Gay and bisexual men have routinely been subjected to various forms of condemnation, prejudice, stereotyping, hate and physical brutality.

It is an uncomfortable truth that this unique constituency continues to endure varying degrees of intolerance and violent bigotry in an assortment of contexts.

There are a myriad of dogmatic, narrow-minded and parochial reasons why homosexual men have absorbed such a disadvantaged reputation in American culture, but it cannot be ignored that one of the principal reasons pertains to their identification with the transmission of HIV/AIDS and other sexually transmitted infections through blood donations.

UF’s LGBT Concerns Committee is on record for staunchly espousing the dismissal of the Food and Drug Administration’s “umbrella ban on all gay men from giving the gift of [life].” The committee has lambasted the ban as “[dehumanizing] discrimination” fueled by “homosexism.” A representative from the LGBT committee has even taken the presumptuous liberty to be “ashamed for all of us.”

The LGBT’s portrayal of the FDA ban is attractive and inspiring, while simultaneously being misleading and purposefully — otherwise, ignorantly — inaccurate.

The FDA policy is more correctly identified as a ban on men who have sex with men (MSM).
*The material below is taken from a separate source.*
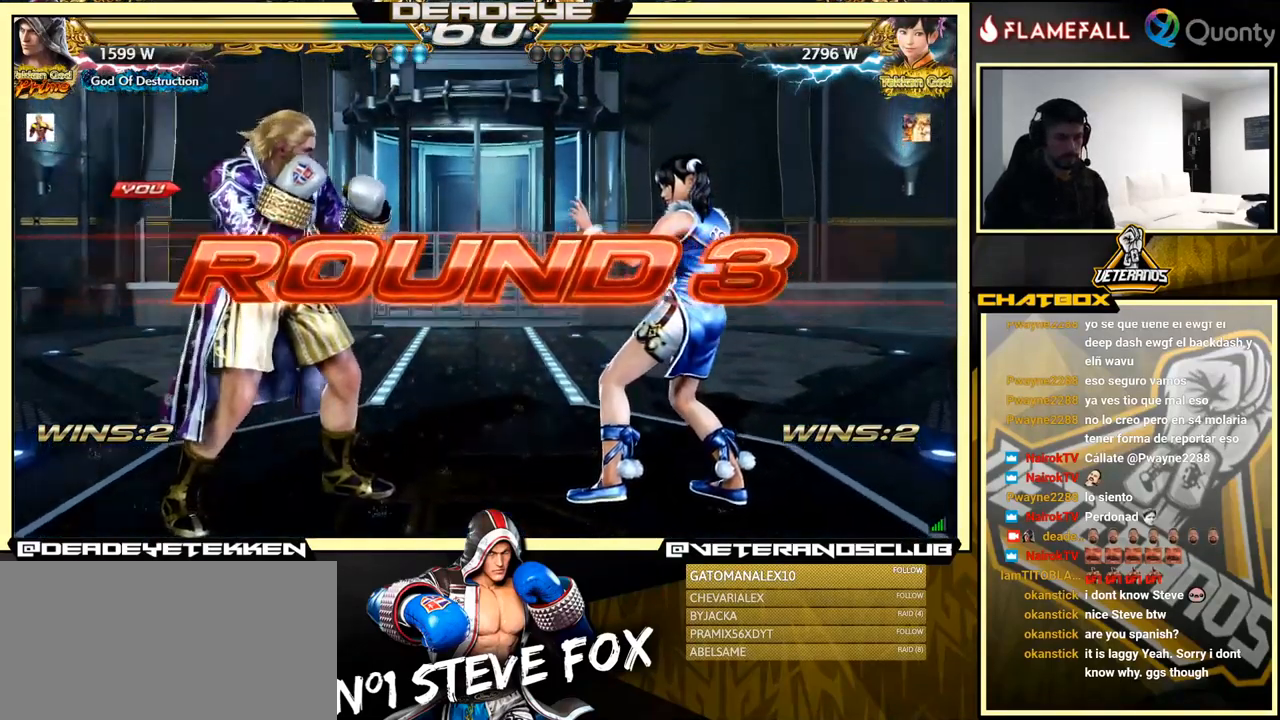
{"buttons": [], "left_stick": "center", "events": [[150, "left_stick", "left"], [250, "left_stick", "center"]]}
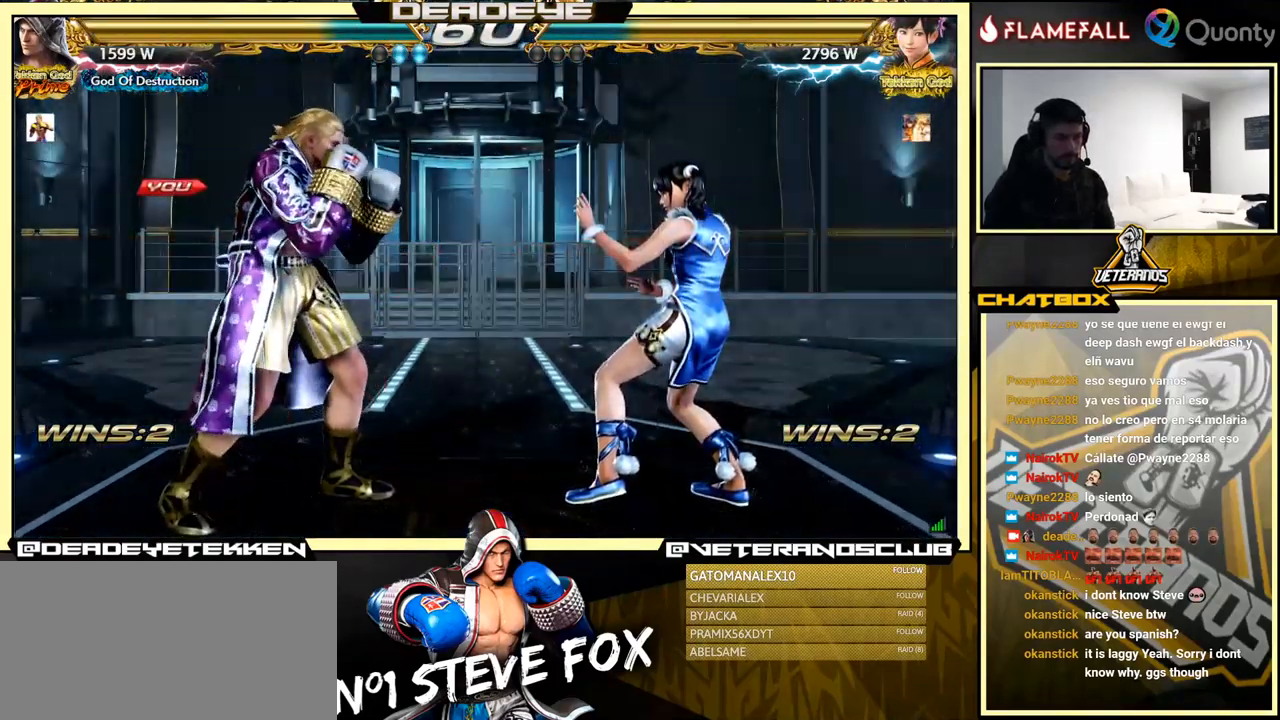
{"buttons": [], "left_stick": "center", "events": [[300, "left_stick", "left"], [350, "left_stick", "center"]]}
The purpose of the MSM question on prospective blood donor applications is two pronged. Its objective is to identify those who have engaged in behavior that has significantly increased their opportunity of contracting HIV/AIDS and other blood-borne pathogens and to exclude their blood from the blood-supply system.
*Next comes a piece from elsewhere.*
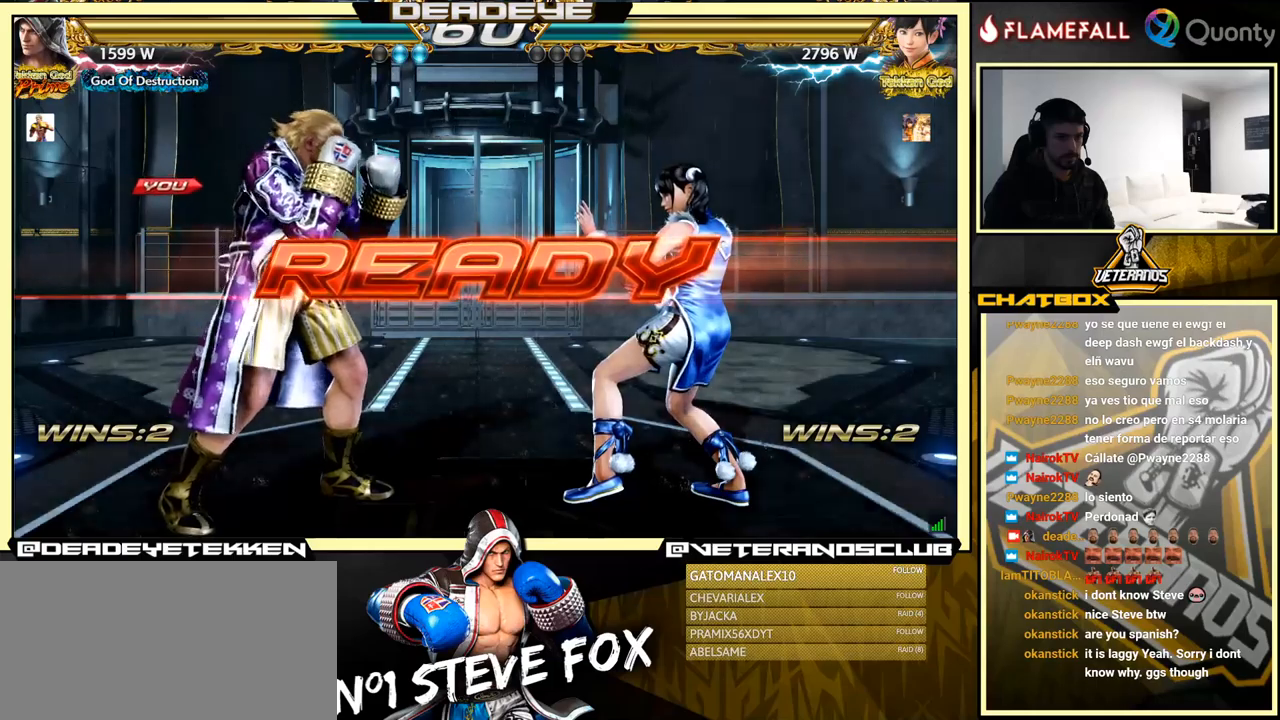
{"buttons": [], "left_stick": "center", "events": []}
Sure, it may be tempting to label the FDA ban as a donor-screening scheme to prevent some from giving blood “for no other reason than for being gay,” as the LGBT committee has erroneously concluded.

But categorizing a man on the basis of whether he has had sex with another man is distinctive from categorizing him on the basis of his orientation.

The first classification considers behavior, and the second classification considers identity.

The mere act of having sex with another man does not necessitate that a man self-identifies as a homosexual.

Applying the same logic, some men who identify themselves as gay or bisexual may not have necessarily had sex with another man.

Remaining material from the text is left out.